### Job
Work through the data below and copy out every line where "that" is found.

Stored dataset items
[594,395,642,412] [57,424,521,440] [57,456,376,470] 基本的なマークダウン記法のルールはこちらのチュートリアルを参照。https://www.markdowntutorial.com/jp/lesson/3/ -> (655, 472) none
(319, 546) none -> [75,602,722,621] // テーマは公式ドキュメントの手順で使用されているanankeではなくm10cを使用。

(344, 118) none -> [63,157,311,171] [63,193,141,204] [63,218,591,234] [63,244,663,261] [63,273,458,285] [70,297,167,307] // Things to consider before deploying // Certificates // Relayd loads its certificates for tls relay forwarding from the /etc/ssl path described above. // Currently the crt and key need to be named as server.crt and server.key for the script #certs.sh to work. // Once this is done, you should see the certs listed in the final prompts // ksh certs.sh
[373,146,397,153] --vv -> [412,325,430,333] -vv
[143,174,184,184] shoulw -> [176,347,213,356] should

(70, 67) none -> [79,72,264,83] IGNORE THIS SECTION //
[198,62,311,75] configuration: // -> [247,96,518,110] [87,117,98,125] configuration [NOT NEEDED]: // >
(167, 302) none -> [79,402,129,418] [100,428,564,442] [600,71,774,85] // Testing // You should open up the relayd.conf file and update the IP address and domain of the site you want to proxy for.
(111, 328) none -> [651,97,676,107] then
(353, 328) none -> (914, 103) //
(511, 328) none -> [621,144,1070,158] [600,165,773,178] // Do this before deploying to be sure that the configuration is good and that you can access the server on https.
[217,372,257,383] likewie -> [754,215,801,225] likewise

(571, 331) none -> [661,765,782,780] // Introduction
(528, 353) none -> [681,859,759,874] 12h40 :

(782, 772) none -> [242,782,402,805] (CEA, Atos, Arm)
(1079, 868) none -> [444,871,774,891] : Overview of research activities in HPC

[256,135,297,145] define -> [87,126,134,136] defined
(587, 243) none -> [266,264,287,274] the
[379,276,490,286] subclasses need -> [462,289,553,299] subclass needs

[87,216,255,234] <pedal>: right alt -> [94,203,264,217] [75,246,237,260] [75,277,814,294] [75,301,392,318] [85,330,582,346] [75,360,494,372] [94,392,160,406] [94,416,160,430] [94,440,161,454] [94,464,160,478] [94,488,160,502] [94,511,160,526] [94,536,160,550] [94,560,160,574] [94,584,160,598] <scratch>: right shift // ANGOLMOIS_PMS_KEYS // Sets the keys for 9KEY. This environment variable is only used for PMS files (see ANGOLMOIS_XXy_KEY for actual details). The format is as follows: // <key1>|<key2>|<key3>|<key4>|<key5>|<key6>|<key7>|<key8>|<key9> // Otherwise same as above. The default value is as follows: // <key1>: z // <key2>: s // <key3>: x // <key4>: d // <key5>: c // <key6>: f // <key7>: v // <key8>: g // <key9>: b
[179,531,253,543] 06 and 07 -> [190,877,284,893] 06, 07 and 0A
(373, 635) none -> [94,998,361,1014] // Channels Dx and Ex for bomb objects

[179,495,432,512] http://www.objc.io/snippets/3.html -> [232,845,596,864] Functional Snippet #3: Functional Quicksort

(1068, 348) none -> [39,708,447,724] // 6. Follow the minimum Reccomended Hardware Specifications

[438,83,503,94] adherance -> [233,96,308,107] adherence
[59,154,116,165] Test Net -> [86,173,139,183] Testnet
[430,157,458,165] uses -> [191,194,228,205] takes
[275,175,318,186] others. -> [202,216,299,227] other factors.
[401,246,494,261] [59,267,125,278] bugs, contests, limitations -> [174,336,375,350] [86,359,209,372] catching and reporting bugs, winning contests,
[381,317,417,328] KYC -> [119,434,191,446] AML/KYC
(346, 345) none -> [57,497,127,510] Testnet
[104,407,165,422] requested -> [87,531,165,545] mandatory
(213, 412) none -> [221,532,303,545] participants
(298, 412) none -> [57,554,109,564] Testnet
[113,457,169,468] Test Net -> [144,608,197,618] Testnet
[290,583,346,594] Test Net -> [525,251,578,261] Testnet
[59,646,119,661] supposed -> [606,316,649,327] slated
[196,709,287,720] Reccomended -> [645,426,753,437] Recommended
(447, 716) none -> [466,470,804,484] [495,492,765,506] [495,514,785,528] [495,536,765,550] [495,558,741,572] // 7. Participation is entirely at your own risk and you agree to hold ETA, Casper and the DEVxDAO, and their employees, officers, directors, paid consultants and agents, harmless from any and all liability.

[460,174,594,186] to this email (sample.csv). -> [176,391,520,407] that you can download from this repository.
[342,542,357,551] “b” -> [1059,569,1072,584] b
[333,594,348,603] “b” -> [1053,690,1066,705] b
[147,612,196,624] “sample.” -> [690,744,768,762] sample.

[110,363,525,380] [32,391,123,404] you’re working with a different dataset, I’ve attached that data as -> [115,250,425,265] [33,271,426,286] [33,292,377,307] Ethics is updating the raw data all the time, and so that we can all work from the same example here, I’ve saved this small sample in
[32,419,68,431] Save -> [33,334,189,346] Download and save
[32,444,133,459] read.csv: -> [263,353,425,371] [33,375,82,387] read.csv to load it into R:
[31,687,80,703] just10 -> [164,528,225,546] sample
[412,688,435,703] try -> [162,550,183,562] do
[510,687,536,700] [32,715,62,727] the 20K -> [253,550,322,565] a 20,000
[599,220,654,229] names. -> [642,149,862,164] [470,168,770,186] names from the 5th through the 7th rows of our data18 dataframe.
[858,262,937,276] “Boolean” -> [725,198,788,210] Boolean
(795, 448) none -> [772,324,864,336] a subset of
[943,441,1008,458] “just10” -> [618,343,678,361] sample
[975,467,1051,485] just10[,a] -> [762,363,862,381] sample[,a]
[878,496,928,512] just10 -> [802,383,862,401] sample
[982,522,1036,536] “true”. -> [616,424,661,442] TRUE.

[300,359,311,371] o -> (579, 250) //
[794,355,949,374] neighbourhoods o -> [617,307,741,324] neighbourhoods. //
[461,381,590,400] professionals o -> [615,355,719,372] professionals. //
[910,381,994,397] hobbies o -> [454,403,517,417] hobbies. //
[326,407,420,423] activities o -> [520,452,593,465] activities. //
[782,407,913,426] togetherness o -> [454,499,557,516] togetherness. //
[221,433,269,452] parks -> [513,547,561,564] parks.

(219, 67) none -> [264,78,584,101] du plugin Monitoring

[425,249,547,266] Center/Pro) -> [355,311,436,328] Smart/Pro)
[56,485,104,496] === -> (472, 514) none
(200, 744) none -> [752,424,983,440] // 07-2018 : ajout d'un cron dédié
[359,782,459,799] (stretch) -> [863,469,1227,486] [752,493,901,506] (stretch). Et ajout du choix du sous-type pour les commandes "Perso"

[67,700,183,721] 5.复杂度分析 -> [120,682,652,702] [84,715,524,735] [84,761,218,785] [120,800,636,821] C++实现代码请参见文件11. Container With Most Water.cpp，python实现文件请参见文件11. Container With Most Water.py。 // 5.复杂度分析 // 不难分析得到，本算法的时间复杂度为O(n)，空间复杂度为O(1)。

### Exercise output
(511, 328) none -> [621,144,1070,158] [600,165,773,178] // Do this before deploying to be sure that the configuration is good and that you can access the server on https.
[460,174,594,186] to this email (sample.csv). -> [176,391,520,407] that you can download from this repository.
[110,363,525,380] [32,391,123,404] you’re working with a different dataset, I’ve attached that data as -> [115,250,425,265] [33,271,426,286] [33,292,377,307] Ethics is updating the raw data all the time, and so that we can all work from the same example here, I’ve saved this small sample in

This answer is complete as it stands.